# ipod invisible



## bibiche (14 Avril 2022)

Bonjour,
je viens de retrouver un vieil iPod 2GB. Il fonctionne bien, mais impossible de le voir dans iTunes, ni sur mon iMac ni sur mon MBP. comment faire ?j'ai bien lu le topic sur la mise à jour, mais impossible de la faire. Comment transférer des morceaux dans l'iPod dans ces conditions ?

merci.


----------



## Croustibapt (20 Avril 2022)

Bonjour,

De quel modèle s'agit-il? Un shuffle ou un nano?

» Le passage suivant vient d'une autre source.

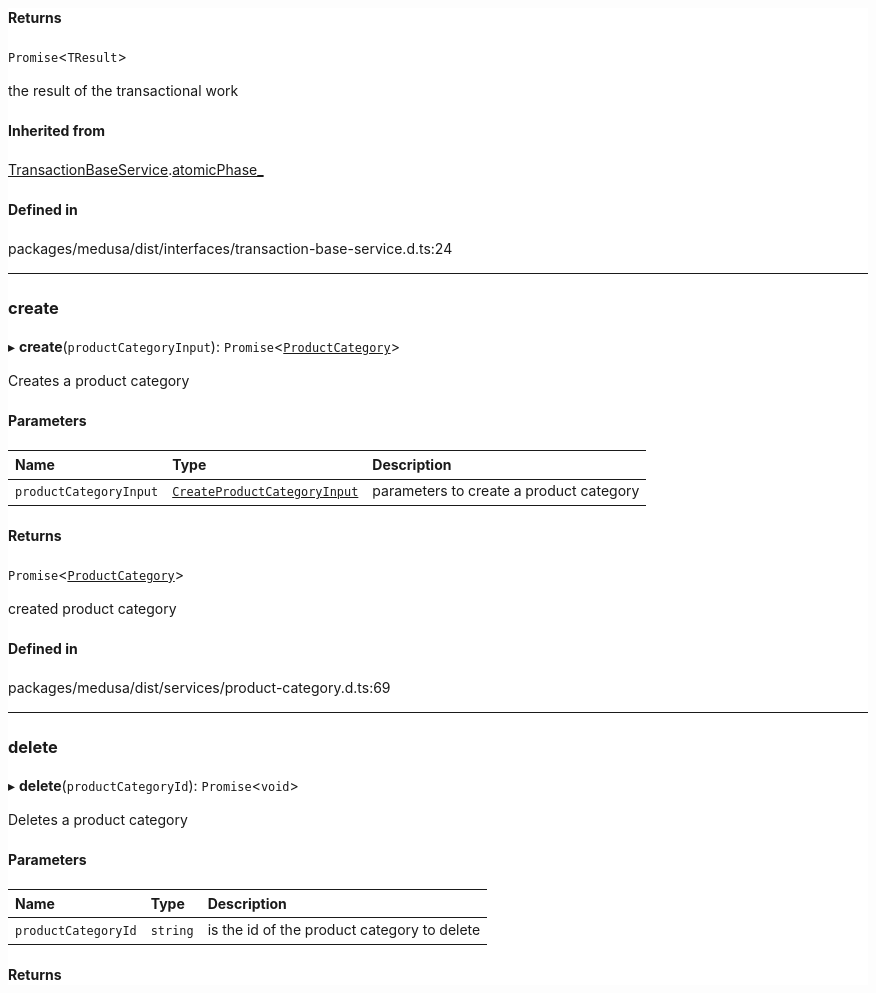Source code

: #### Returns

`Promise`<`TResult`\>

the result of the transactional work

#### Inherited from

[TransactionBaseService](internal-8.internal.TransactionBaseService.md).[atomicPhase_](internal-8.internal.TransactionBaseService.md#atomicphase_)

#### Defined in

packages/medusa/dist/interfaces/transaction-base-service.d.ts:24

___

### create

▸ **create**(`productCategoryInput`): `Promise`<[`ProductCategory`](internal-3.ProductCategory.md)\>

Creates a product category

#### Parameters

| Name | Type | Description |
| :------ | :------ | :------ |
| `productCategoryInput` | [`CreateProductCategoryInput`](../modules/internal-8.md#createproductcategoryinput) | parameters to create a product category |

#### Returns

`Promise`<[`ProductCategory`](internal-3.ProductCategory.md)\>

created product category

#### Defined in

packages/medusa/dist/services/product-category.d.ts:69

___

### delete

▸ **delete**(`productCategoryId`): `Promise`<`void`\>

Deletes a product category

#### Parameters

| Name | Type | Description |
| :------ | :------ | :------ |
| `productCategoryId` | `string` | is the id of the product category to delete |

#### Returns
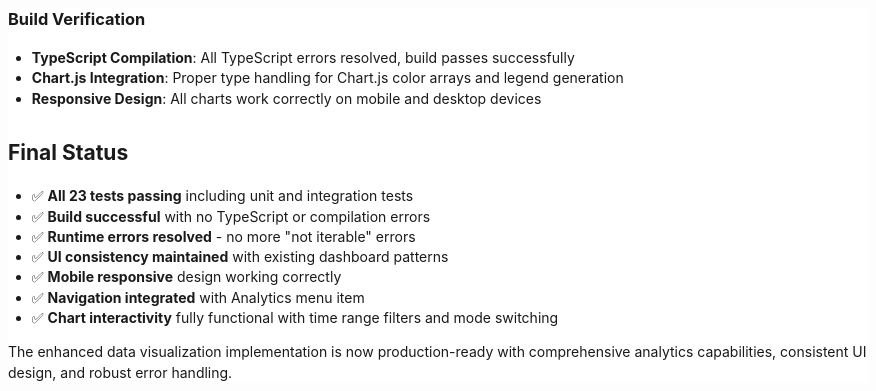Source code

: ### Build Verification
- **TypeScript Compilation**: All TypeScript errors resolved, build passes successfully
- **Chart.js Integration**: Proper type handling for Chart.js color arrays and legend generation
- **Responsive Design**: All charts work correctly on mobile and desktop devices

## Final Status
- ✅ **All 23 tests passing** including unit and integration tests
- ✅ **Build successful** with no TypeScript or compilation errors
- ✅ **Runtime errors resolved** - no more "not iterable" errors
- ✅ **UI consistency maintained** with existing dashboard patterns
- ✅ **Mobile responsive** design working correctly
- ✅ **Navigation integrated** with Analytics menu item
- ✅ **Chart interactivity** fully functional with time range filters and mode switching

The enhanced data visualization implementation is now production-ready with comprehensive analytics capabilities, consistent UI design, and robust error handling.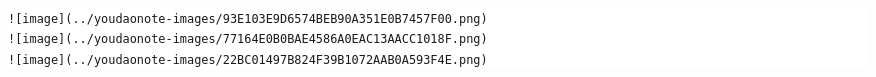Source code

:     ![image](../youdaonote-images/93E103E9D6574BEB90A351E0B7457F00.png)
    ![image](../youdaonote-images/77164E0B0BAE4586A0EAC13AACC1018F.png)
    ![image](../youdaonote-images/22BC01497B824F39B1072AAB0A593F4E.png)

Si c'est un nano il faudrait faire en sorte de le mettre en mode disque avant de le brancher, afin de voir si un ordi le reconnait quand même. Si c'est un shuffle j'imagine qu'un tour dans Disk Utility devrait être nécessaire....


----------



## bibiche (12 Mai 2022)

Croustibapt a dit:


> Bonjour,
> 
> De quel modèle s'agit-il? Un shuffle ou un nano?
> 
> Si c'est un nano il faudrait faire en sorte de le mettre en mode disque avant de le brancher, afin de voir si un ordi le reconnait quand même. Si c'est un shuffle j'imagine qu'un tour dans Disk Utility devrait être nécessaire....


Bonjour,
merci de ta réponse. C'est un Nano 2GB Silver (MA477ZK/A)
Donc je fais comment pour le mettre en mode disque ?


----------



## Croustibapt (14 Mai 2022)

Il faut faire redémarrer l'iPod en laissant appuyer menu + bouton central, et une fois que la pomme apparait, il faut appuyer sur bouton central + bouton play / pause (bouton du bas) jusqu'à ce que le mode disque apparaisse. Il suffit ensuite de le brancher à un ordinateur afin de voir si l'ordi en question le reconnait comme disque dur.


----------



## bibiche (19 Mai 2022)

Merci beaucoup, ça marche en effet !
trop cool !


----------